**AIM OF THE EXERCISE:**
Please repeat every line below exactly, from the first to the last.

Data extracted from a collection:
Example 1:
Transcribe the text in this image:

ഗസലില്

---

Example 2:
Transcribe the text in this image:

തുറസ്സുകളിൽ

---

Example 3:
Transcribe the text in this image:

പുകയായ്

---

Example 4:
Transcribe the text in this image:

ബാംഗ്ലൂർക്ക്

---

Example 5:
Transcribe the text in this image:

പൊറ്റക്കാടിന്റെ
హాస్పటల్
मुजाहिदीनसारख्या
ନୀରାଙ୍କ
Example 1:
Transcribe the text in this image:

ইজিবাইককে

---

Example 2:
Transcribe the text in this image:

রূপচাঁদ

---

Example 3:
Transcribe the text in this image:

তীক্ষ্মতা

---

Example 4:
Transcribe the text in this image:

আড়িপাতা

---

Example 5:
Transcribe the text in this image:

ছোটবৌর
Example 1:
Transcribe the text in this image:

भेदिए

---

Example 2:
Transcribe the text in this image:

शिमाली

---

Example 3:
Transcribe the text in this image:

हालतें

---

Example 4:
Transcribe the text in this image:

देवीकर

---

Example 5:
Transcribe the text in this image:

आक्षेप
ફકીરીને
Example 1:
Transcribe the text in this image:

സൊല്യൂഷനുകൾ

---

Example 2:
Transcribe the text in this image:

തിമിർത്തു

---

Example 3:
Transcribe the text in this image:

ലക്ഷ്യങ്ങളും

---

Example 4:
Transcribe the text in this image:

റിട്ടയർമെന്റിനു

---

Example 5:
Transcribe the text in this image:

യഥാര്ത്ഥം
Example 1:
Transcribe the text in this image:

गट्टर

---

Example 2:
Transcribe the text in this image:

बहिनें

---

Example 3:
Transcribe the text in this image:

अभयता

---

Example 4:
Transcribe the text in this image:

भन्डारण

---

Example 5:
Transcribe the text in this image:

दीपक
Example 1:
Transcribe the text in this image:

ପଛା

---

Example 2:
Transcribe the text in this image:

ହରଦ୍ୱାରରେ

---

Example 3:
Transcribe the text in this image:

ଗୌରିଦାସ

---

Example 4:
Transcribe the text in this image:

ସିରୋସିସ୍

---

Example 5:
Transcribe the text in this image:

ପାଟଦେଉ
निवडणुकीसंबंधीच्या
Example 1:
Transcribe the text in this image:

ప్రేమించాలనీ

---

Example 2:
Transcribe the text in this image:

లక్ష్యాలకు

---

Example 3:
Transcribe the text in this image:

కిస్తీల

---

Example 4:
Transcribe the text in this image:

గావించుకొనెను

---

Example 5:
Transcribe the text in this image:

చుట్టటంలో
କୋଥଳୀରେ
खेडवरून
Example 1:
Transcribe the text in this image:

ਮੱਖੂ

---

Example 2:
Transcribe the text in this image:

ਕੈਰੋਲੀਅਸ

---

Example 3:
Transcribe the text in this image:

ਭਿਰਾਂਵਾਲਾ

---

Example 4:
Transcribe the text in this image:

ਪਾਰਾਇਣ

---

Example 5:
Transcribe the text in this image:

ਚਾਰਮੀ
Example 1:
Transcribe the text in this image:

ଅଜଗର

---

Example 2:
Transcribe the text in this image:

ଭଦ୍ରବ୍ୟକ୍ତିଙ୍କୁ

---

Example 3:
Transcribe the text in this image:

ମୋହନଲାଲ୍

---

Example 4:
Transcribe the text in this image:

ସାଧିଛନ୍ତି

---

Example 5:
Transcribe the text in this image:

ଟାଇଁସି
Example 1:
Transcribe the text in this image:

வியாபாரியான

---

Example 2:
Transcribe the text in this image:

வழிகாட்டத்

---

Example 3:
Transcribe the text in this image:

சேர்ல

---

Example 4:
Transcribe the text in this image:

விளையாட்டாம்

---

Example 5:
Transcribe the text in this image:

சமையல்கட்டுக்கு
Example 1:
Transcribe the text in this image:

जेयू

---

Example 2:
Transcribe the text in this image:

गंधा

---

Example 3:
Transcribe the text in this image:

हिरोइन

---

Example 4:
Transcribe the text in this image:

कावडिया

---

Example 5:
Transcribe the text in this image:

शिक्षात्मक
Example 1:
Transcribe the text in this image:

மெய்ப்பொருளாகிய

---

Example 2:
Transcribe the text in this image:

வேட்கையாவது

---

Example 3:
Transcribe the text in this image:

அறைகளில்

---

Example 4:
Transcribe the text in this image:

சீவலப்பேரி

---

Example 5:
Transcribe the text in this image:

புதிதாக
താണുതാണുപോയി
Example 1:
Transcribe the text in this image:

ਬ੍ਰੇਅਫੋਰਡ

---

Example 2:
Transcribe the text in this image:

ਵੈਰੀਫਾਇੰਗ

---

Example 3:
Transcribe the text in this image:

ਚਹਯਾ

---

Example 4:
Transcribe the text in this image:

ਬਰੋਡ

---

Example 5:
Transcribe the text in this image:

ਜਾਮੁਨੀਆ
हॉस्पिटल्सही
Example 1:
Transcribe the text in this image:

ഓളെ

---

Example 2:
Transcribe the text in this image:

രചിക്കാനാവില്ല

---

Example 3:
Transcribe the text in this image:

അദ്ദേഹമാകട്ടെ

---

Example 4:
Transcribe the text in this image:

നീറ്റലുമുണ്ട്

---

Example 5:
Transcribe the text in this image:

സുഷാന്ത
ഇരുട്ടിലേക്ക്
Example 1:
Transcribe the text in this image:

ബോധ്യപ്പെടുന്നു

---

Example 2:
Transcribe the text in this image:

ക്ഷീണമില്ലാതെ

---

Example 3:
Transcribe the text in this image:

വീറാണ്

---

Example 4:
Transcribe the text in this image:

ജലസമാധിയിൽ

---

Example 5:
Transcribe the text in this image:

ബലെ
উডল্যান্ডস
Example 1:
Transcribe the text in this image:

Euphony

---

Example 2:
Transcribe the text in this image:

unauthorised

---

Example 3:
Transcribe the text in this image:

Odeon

**RESPONSE AREA:**
Example 1:
Transcribe the text in this image:

ഗസലില്

---

Example 2:
Transcribe the text in this image:

തുറസ്സുകളിൽ

---

Example 3:
Transcribe the text in this image:

പുകയായ്

---

Example 4:
Transcribe the text in this image:

ബാംഗ്ലൂർക്ക്

---

Example 5:
Transcribe the text in this image:

പൊറ്റക്കാടിന്റെ
హాస్పటల్
मुजाहिदीनसारख्या
ନୀରାଙ୍କ
Example 1:
Transcribe the text in this image:

ইজিবাইককে

---

Example 2:
Transcribe the text in this image:

রূপচাঁদ

---

Example 3:
Transcribe the text in this image:

তীক্ষ্মতা

---

Example 4:
Transcribe the text in this image:

আড়িপাতা

---

Example 5:
Transcribe the text in this image:

ছোটবৌর
Example 1:
Transcribe the text in this image:

भेदिए

---

Example 2:
Transcribe the text in this image:

शिमाली

---

Example 3:
Transcribe the text in this image:

हालतें

---

Example 4:
Transcribe the text in this image:

देवीकर

---

Example 5:
Transcribe the text in this image:

आक्षेप
ફકીરીને
Example 1:
Transcribe the text in this image:

സൊല്യൂഷനുകൾ

---

Example 2:
Transcribe the text in this image:

തിമിർത്തു

---

Example 3:
Transcribe the text in this image:

ലക്ഷ്യങ്ങളും

---

Example 4:
Transcribe the text in this image:

റിട്ടയർമെന്റിനു

---

Example 5:
Transcribe the text in this image:

യഥാര്ത്ഥം
Example 1:
Transcribe the text in this image:

गट्टर

---

Example 2:
Transcribe the text in this image:

बहिनें

---

Example 3:
Transcribe the text in this image:

अभयता

---

Example 4:
Transcribe the text in this image:

भन्डारण

---

Example 5:
Transcribe the text in this image:

दीपक
Example 1:
Transcribe the text in this image:

ପଛା

---

Example 2:
Transcribe the text in this image:

ହରଦ୍ୱାରରେ

---

Example 3:
Transcribe the text in this image:

ଗୌରିଦାସ

---

Example 4:
Transcribe the text in this image:

ସିରୋସିସ୍

---

Example 5:
Transcribe the text in this image:

ପାଟଦେଉ
निवडणुकीसंबंधीच्या
Example 1:
Transcribe the text in this image:

ప్రేమించాలనీ

---

Example 2:
Transcribe the text in this image:

లక్ష్యాలకు

---

Example 3:
Transcribe the text in this image:

కిస్తీల

---

Example 4:
Transcribe the text in this image:

గావించుకొనెను

---

Example 5:
Transcribe the text in this image:

చుట్టటంలో
କୋଥଳୀରେ
खेडवरून
Example 1:
Transcribe the text in this image:

ਮੱਖੂ

---

Example 2:
Transcribe the text in this image:

ਕੈਰੋਲੀਅਸ

---

Example 3:
Transcribe the text in this image:

ਭਿਰਾਂਵਾਲਾ

---

Example 4:
Transcribe the text in this image:

ਪਾਰਾਇਣ

---

Example 5:
Transcribe the text in this image:

ਚਾਰਮੀ
Example 1:
Transcribe the text in this image:

ଅଜଗର

---

Example 2:
Transcribe the text in this image:

ଭଦ୍ରବ୍ୟକ୍ତିଙ୍କୁ

---

Example 3:
Transcribe the text in this image:

ମୋହନଲାଲ୍

---

Example 4:
Transcribe the text in this image:

ସାଧିଛନ୍ତି

---

Example 5:
Transcribe the text in this image:

ଟାଇଁସି
Example 1:
Transcribe the text in this image:

வியாபாரியான

---

Example 2:
Transcribe the text in this image:

வழிகாட்டத்

---

Example 3:
Transcribe the text in this image:

சேர்ல

---

Example 4:
Transcribe the text in this image:

விளையாட்டாம்

---

Example 5:
Transcribe the text in this image:

சமையல்கட்டுக்கு
Example 1:
Transcribe the text in this image:

जेयू

---

Example 2:
Transcribe the text in this image:

गंधा

---

Example 3:
Transcribe the text in this image:

हिरोइन

---

Example 4:
Transcribe the text in this image:

कावडिया

---

Example 5:
Transcribe the text in this image:

शिक्षात्मक
Example 1:
Transcribe the text in this image:

மெய்ப்பொருளாகிய

---

Example 2:
Transcribe the text in this image:

வேட்கையாவது

---

Example 3:
Transcribe the text in this image:

அறைகளில்

---

Example 4:
Transcribe the text in this image:

சீவலப்பேரி

---

Example 5:
Transcribe the text in this image:

புதிதாக
താണുതാണുപോയി
Example 1:
Transcribe the text in this image:

ਬ੍ਰੇਅਫੋਰਡ

---

Example 2:
Transcribe the text in this image:

ਵੈਰੀਫਾਇੰਗ

---

Example 3:
Transcribe the text in this image:

ਚਹਯਾ

---

Example 4:
Transcribe the text in this image:

ਬਰੋਡ

---

Example 5:
Transcribe the text in this image:

ਜਾਮੁਨੀਆ
हॉस्पिटल्सही
Example 1:
Transcribe the text in this image:

ഓളെ

---

Example 2:
Transcribe the text in this image:

രചിക്കാനാവില്ല

---

Example 3:
Transcribe the text in this image:

അദ്ദേഹമാകട്ടെ

---

Example 4:
Transcribe the text in this image:

നീറ്റലുമുണ്ട്

---

Example 5:
Transcribe the text in this image:

സുഷാന്ത
ഇരുട്ടിലേക്ക്
Example 1:
Transcribe the text in this image:

ബോധ്യപ്പെടുന്നു

---

Example 2:
Transcribe the text in this image:

ക്ഷീണമില്ലാതെ

---

Example 3:
Transcribe the text in this image:

വീറാണ്

---

Example 4:
Transcribe the text in this image:

ജലസമാധിയിൽ

---

Example 5:
Transcribe the text in this image:

ബലെ
উডল্যান্ডস
Example 1:
Transcribe the text in this image:

Euphony

---

Example 2:
Transcribe the text in this image:

unauthorised

---

Example 3:
Transcribe the text in this image:

Odeon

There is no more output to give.